__EXCERPTED TEXT__:
Peter experiences excessive libido, mood swings, voice changes, and severe acne. After Michelle leaves for a cooking retreat, his symptoms become progressively more severe. During a FaceTime call with her, he lashes out because of his unfamiliar feelings of jealousy. He confides in his teenage neighbor, who suggests he engage in casual sex. Peter begins using Tinder and has sex with many different women.

When Michelle returns, she accepts a date with Peter. Peter acts rude and conceited, causing Michelle to become upset. Having ostracized his friends and now Michelle, Peter becomes depressed. When he tries to receive oral sex from one of his patients, he is caught by his boss and subsequently fired. Forced to come to terms with his situation, Peter has a heart-to-heart with his father.

Reflecting on his book, Peter concludes that a person should have all the consensual adult sex possible, and society should cease to sex-shame individuals. Peter apologizes to his friends and eventually to Michelle. They enter into a relationship and she becomes pregnant with their child. Peter writes a book for teenage boys about how to become proper men, and he and Michelle live happily ever after.

==Production==
Alcon Entertainment acquired the film rights to the journalist Ken Baker's autobiographical book Man Made: A Memoir of My Body in 2008, with a script set to be written by Gary Rosen. The film would be based on the true story of Baker, who went through his puberty in three weeks at the age of 27. The delaying of his puberty and normal development was caused by a benign tumor in his brain. The film's titling as The Late Bloomer was first announced in January 2010, as Alcon was developing the film. At the time, Andrew Kosove and Broderick Johnson were attached as producers, and the studio was re-imagining the idea into a comedy by hiring Joe Nussbaum to write a new draft of the script.

__DIRECTIONS__:
a: According to the film summary, what caused the delay in Ken Baker's puberty and normal development?
b: Carry on the film summary from the point where it stops.

__MATERIAL SHOWN__:
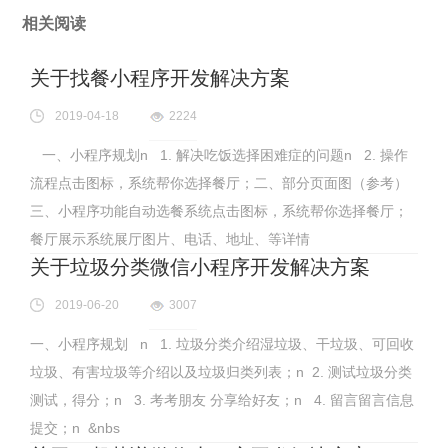
相关阅读
关于找餐小程序开发解决方案
2019-04-18
2224
一、小程序规划n 1. 解决吃饭选择困难症的问题n 2. 操作
流程点击图标，系统帮你选择餐厅；二、部分页面图（参考）
三、小程序功能自动选餐系统点击图标，系统帮你选择餐厅；
餐厅展示系统展厅图片、电话、地址、等详情
关于垃圾分类微信小程序开发解决方案
2019-06-20
3007
一、小程序规划 n 1. 垃圾分类介绍湿垃圾、干垃圾、可回收
垃圾、有害垃圾等介绍以及垃圾归类列表；n 2. 测试垃圾分类
测试，得分；n 3. 考考朋友 分享给好友；n 4. 留言留言信息
提交；n &nbs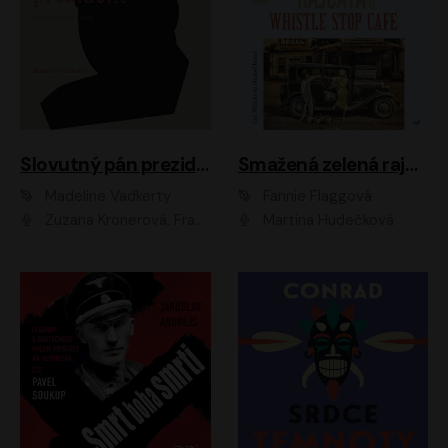
Slovutný pán prezident
Smažená zelená rajčata ve Whistle Stop Cafe
Madeline Vadkerty
Fannie Flaggová
Zuzana Kronerová, František Kovár, Božidara Turzonovová, Ľuboš Kostelný, Kristína Svarinská, Miro Noga, Richard Stanke, Lucia Siposová, Marián Miezga, Dado Nagy, Slávka Halčáková, Peter Rúfus, Filip Tůma, Lukáš Latinák, Dušan Kaprálik, Jana Oľhová, Stano Staško, Michal Hudák, Martin Kaprálik, Robo Jakab, Andrej Bán, Ivan Martinka, Martin Brezović, Patrik Lučan, Ondrej Kořínek, Scarlett Čanakyová, Andrej Žiarovský, Norbert Moravanský, Miro Králik, Marko Vrzgula, Ján Štrbák, Oliver Koniar, Roman Jaroš, Ján Kardoš, Barbora Kardošová, Ivan Kamenec, Madeline Vadkerty
Martina Hudečková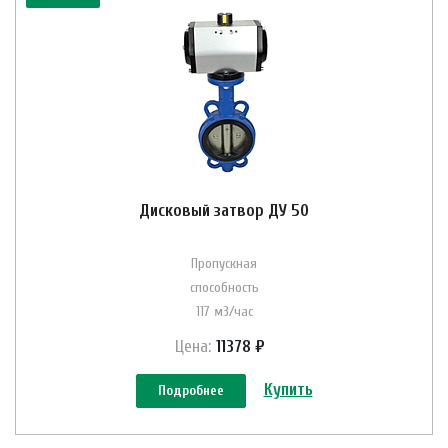
Дисковый затвор ДУ 50
Пропускная
способность
117 м3/час
Цена:
11378 ₽
Купить
Подробнее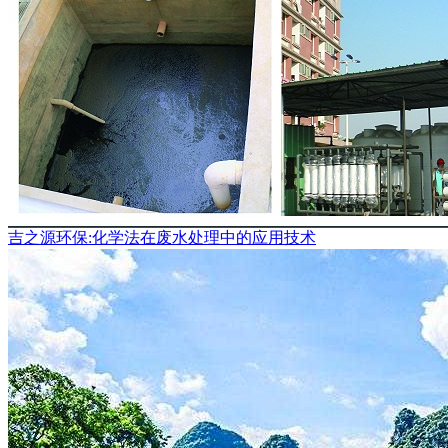
吉之源环保:化学法在废水处理中的应用技术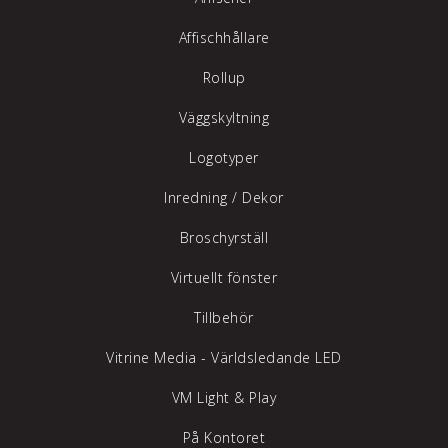
Affischhållare
Rollup
Väggskyltning
Logotyper
Inredning /
Dekor
Broschyrställ
Virtuellt fönster
Tillbehör
Vitrine Media - Världsledande LED
VM Light & Play
På Kontoret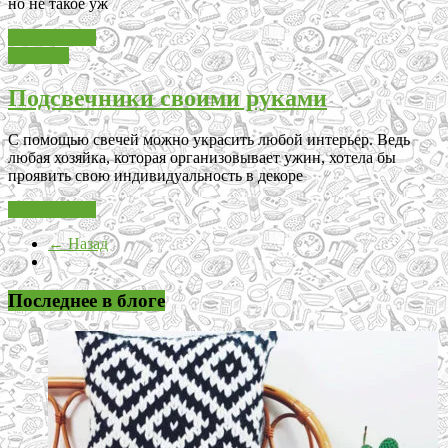
но не такое уж
Читать далее
Декупаж
Подсвечники своими руками
C помощью свечей можно украсить любой интерьер. Ведь
любая хозяйка, которая организовывает ужин, хотела бы
проявить свою индивидуальность в декоре
Читать далее
← Назад
Последнее в блоге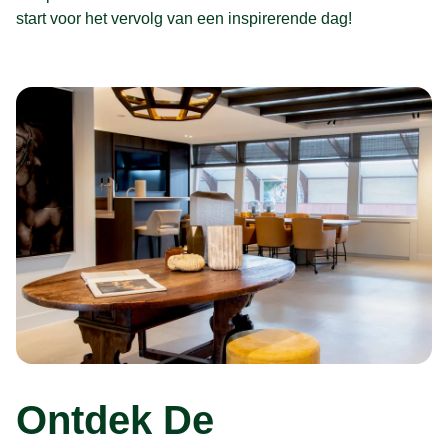
start voor het vervolg van een inspirerende dag!
Ontdek De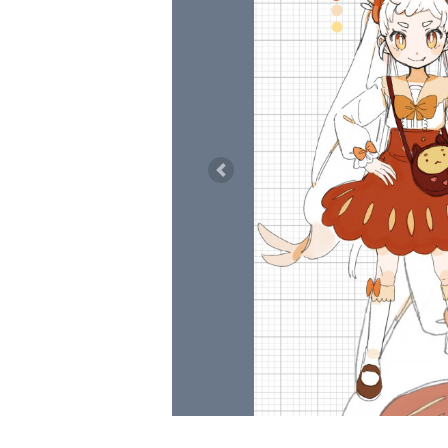
Previous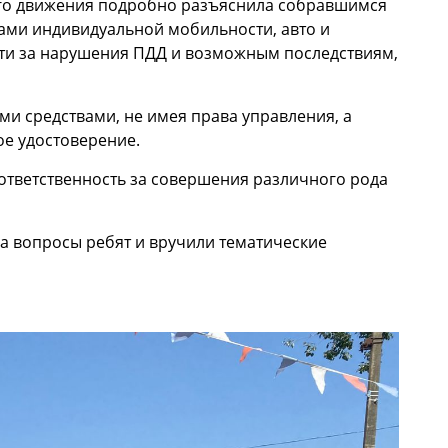
ого движения подробно разъяснила собравшимся
ами индивидуальной мобильности, авто и
сти за нарушения ПДД и возможным последствиям,
и средствами, не имея права управления, а
ое удостоверение.
ответственность за совершения различного рода
а вопросы ребят и вручили тематические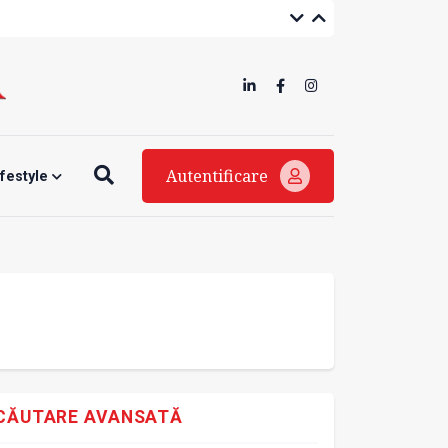
Autentificare
ifestyle
CĂUTARE AVANSATĂ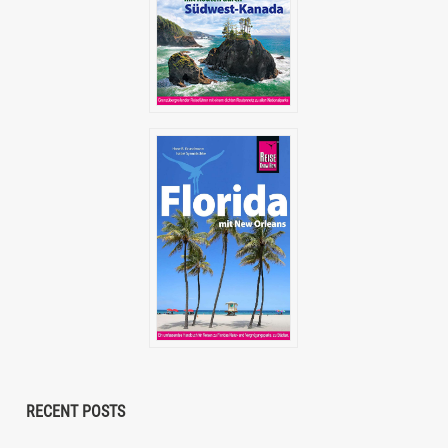
RECENT POSTS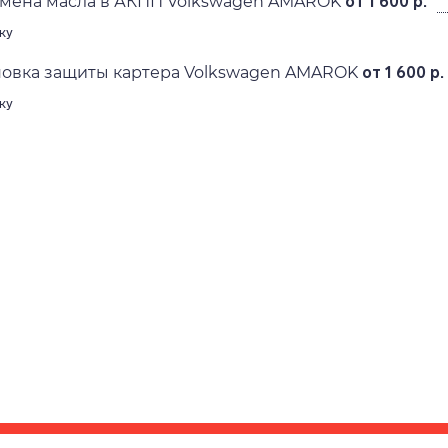
амена масла в АКПП Volkswagen AMAROK
от 1 600 р.
ку
новка защиты картера Volkswagen AMAROK
от 1 600 р.
ку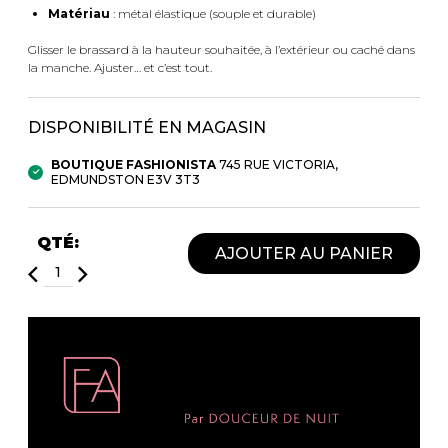
Fruits et Passion
UNDZ
Matériau
: métal élastique (souple et durable)
Lunettes
Accessoires de sous-
Glisser le brassard à la hauteur souhaitée, à l’extérieur ou caché dans
vêtements
Autres Essentiels
la manche. Ajuster… et c’est tout.
Boxer Hommes
Masques
DISPONIBILITÉ EN MAGASIN
MASTECTOMIE
BOUTIQUE FASHIONISTA
745 RUE VICTORIA,
EDMUNDSTON E3V 3T3
Prothèses
Accessoires de sous-vêtements
QTÉ:
AJOUTER AU PANIER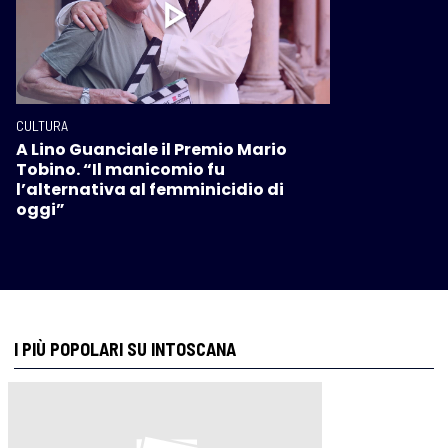
CULTURA
A Lino Guanciale il Premio Mario
Tobino. “Il manicomio fu
l’alternativa al femminicidio di
oggi”
I PIÙ POPOLARI SU INTOSCANA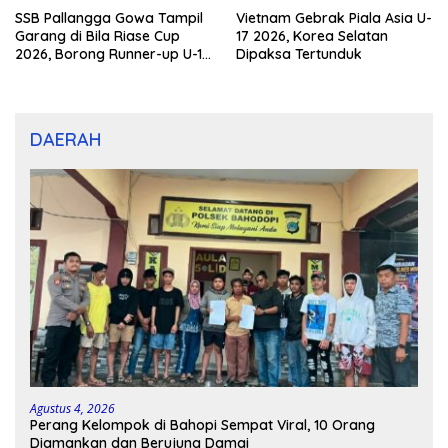
SSB Pallangga Gowa Tampil
Vietnam Gebrak Piala Asia U-
Garang di Bila Riase Cup
17 2026, Korea Selatan
2026, Borong Runner-up U-10
Dipaksa Tertunduk
dan U-12
DAERAH
Agustus 4, 2026
Perang Kelompok di Bahopi Sempat Viral, 10 Orang
Diamankan dan Berujung Damai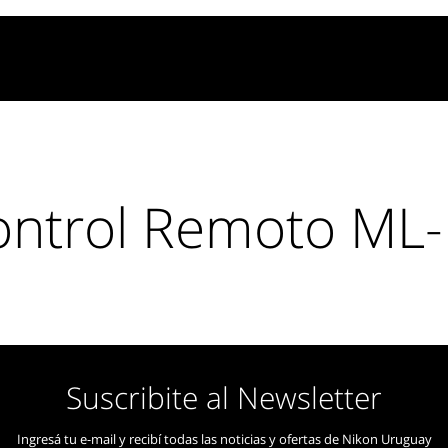
ontrol Remoto ML-
 distancia por infrarrojos le permite controlar el disparador de
OLPIX. Es ideal para la creación de auto-retratos y puede ayudar
movimiento de la cámara durante el disparador.
Suscribite al Newsletter
Ingresá tu e-mail y recibí todas las noticias y ofertas de Nikon Uruguay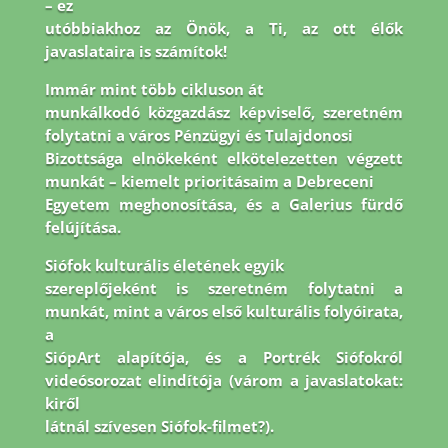
– ez
utóbbiakhoz az Önök, a Ti, az ott élők
javaslataira is számítok!
Immár mint több cikluson át
munkálkodó közgazdász képviselő, szeretném
folytatni a város Pénzügyi és Tulajdonosi
Bizottsága elnökeként elkötelezetten végzett
munkát – kiemelt prioritásaim a Debreceni
Egyetem meghonosítása, és a Galerius fürdő
felújítása.
Siófok kulturális életének egyik
szereplőjeként is szeretném folytatni a
munkát, mint a város első kulturális folyóirata,
a
SiópArt alapítója, és a Portrék Siófokról
videósorozat elindítója (várom a javaslatokat:
kiről
látnál szívesen Siófok-filmet?).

__ANSWERS TO EACH TASK__:
a: A benign tumor in his brain.

b:
In October 2012, it was announced that the film was to be directed by Randall Einhorn and would star Elijah Wood. The script had been written by Nussbaum, and rewritten by Paul A. Kaplan & Mark Torgove. The film was set to be produced by Jesse Israel of Ineffable Pictures and Brent Emery of Coup d'Etat Films, with financing by Dignity Film Finance.

In May 2015, it was announced that the film would now be directed by Kevin Pollak, making his narrative debut. Raphael Kryszek and Israel would produce the film for Ineffable, along with Heidi Jo Markel for Eclectic. In August 2015, a new cast was announced, including Johnny Simmons in the lead role of sex therapist Dr. Peter Newmans, whose experiences mirror those of Baker in real life. Jane Lynch would play Caroline, head of the office where he works, Maria Bello and J. K. Simmons his parents, Brittany Snow the woman he pursues, and Beck Bennett, Kumail Nanjiani, and Blake Cooper his friends. Other cast members include Paul Wesley, Ken Marino, Illeana Douglas, Charlotte McKinney, Vanessa Ragland, and Lenora Crichlow. The latest draft of the film was revealed to have been written by Kyle Cooper and Austyn Jeffs, and Conor Charles was announced as co-producer.

===Filming===
Principal photography on the film began in late August 2015 in Los Angeles, and wrapped in Bulgaria on September 5, 2015.

==Release and reception==
In April 2016, Momentum Pictures acquired U.S distribution rights to the film. It had its world premiere at the San Diego Film Festival on September 30, 2016, where it won Best Comedy. It was released in a theatrical limited release and through video on demand on October 7, 2016.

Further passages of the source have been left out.